WHAT THE EXERCISE ASKS
Below are records. Copy every line with "Peninsulares" in it.

#### PROVIDED ENTRIES

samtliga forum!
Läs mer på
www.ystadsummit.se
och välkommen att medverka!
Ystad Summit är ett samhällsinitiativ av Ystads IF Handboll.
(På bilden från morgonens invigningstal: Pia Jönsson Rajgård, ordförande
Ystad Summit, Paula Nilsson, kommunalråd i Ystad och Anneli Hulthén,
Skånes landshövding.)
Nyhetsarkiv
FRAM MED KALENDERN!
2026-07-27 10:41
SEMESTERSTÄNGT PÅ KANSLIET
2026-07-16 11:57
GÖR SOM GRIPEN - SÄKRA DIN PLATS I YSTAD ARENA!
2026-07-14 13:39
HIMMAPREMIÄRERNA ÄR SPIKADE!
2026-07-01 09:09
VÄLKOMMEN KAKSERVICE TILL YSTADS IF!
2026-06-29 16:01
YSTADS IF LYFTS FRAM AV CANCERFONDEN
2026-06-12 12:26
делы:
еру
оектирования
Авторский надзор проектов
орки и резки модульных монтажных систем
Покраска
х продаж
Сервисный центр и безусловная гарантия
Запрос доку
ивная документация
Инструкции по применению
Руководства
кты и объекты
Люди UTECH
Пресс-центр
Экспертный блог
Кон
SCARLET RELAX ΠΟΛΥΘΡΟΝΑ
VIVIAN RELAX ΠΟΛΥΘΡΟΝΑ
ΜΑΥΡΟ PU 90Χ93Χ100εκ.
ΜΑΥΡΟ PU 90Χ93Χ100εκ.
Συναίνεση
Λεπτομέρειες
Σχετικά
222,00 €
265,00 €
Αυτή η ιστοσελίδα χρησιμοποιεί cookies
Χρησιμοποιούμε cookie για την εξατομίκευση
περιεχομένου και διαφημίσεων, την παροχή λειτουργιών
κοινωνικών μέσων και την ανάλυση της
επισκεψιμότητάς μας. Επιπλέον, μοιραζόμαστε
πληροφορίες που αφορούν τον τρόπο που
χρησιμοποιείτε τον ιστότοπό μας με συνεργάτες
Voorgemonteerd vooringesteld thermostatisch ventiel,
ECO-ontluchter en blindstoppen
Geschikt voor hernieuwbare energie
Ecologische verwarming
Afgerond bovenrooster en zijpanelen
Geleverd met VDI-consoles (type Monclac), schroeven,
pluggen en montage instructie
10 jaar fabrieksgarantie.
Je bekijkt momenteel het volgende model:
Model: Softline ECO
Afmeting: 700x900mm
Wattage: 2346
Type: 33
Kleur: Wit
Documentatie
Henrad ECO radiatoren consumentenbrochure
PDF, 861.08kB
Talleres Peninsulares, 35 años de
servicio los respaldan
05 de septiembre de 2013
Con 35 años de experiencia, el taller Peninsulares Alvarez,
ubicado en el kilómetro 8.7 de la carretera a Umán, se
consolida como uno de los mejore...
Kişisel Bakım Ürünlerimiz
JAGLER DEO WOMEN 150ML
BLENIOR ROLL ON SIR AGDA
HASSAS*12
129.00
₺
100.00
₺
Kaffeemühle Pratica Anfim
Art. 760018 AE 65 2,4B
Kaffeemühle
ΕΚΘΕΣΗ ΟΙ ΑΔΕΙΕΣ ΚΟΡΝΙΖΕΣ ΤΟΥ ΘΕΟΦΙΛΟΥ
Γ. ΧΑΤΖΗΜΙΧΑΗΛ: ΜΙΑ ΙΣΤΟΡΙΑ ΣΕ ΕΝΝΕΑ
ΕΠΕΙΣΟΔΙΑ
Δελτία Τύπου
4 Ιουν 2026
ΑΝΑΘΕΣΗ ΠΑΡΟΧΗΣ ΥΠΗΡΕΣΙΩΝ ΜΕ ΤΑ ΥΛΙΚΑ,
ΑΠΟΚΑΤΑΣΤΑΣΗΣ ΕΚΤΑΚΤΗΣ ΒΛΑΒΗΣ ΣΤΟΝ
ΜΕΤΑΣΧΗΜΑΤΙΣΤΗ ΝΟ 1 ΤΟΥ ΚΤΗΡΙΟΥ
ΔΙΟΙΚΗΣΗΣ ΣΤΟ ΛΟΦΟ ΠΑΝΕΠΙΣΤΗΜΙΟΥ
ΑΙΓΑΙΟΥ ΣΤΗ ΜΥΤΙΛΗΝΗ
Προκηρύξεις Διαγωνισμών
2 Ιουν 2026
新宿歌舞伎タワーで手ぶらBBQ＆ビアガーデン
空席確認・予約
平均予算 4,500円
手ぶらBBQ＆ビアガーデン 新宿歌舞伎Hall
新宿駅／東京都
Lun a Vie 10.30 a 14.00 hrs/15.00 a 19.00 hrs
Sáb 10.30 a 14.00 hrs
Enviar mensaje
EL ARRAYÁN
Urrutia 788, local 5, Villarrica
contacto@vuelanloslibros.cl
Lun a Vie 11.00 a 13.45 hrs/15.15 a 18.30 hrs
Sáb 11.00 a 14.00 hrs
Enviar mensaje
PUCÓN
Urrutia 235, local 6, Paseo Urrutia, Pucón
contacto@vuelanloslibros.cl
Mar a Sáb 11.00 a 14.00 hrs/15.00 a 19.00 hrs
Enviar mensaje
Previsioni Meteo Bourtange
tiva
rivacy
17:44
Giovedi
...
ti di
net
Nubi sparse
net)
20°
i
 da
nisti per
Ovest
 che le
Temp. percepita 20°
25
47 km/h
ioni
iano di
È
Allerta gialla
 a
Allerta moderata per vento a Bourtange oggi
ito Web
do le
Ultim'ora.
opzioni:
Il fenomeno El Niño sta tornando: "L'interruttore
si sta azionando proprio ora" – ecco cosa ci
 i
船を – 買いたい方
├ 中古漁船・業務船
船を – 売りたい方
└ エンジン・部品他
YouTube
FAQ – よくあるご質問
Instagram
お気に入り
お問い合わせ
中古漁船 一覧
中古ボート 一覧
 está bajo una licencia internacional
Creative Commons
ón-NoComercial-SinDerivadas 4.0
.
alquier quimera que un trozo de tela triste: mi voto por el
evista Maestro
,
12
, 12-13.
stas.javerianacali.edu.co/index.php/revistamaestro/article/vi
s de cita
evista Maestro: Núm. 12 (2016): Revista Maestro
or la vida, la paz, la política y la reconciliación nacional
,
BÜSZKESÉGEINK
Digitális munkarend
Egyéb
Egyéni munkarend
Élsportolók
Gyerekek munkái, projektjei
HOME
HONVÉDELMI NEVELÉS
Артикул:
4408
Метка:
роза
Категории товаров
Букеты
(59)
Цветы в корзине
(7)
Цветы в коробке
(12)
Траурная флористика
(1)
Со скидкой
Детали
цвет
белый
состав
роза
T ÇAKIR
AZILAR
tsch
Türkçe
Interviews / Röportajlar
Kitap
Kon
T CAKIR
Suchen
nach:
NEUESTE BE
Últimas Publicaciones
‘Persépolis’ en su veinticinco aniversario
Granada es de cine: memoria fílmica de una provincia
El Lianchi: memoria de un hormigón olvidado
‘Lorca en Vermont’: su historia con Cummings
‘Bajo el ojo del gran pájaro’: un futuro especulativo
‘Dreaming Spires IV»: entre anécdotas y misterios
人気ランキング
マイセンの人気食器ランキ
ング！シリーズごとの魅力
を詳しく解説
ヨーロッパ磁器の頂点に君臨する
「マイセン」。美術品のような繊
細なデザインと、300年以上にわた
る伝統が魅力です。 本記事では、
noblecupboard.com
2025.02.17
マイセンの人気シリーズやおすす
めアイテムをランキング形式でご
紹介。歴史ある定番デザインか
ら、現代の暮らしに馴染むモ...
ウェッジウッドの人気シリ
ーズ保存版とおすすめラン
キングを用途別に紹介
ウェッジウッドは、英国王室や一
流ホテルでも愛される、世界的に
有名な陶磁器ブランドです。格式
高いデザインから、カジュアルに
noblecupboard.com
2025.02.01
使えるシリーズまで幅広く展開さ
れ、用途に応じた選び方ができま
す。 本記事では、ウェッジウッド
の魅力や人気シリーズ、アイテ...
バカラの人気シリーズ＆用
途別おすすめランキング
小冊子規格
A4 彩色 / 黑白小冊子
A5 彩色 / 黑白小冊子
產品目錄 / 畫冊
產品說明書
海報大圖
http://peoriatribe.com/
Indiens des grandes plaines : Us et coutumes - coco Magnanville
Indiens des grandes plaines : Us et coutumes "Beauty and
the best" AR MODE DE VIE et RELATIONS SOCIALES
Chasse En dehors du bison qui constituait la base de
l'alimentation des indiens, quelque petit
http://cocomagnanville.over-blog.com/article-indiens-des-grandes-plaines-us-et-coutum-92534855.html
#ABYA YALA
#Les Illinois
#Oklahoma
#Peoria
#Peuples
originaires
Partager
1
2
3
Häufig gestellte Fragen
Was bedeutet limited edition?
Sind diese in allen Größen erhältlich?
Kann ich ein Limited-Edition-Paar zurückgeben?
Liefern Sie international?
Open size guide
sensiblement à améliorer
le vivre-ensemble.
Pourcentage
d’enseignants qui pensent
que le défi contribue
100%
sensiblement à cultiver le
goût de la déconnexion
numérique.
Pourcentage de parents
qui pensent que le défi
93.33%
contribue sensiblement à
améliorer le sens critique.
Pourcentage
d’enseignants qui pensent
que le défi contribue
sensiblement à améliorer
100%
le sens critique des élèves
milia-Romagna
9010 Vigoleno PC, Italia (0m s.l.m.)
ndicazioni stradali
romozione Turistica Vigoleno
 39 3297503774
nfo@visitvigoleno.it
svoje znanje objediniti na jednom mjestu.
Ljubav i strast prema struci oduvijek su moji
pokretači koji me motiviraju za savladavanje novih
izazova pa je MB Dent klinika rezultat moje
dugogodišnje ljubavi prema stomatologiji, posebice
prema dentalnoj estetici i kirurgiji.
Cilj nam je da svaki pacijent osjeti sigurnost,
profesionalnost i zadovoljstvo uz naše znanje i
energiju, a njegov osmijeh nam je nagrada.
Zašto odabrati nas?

########

RESPONSE AREA
Talleres Peninsulares, 35 años de
Con 35 años de experiencia, el taller Peninsulares Alvarez,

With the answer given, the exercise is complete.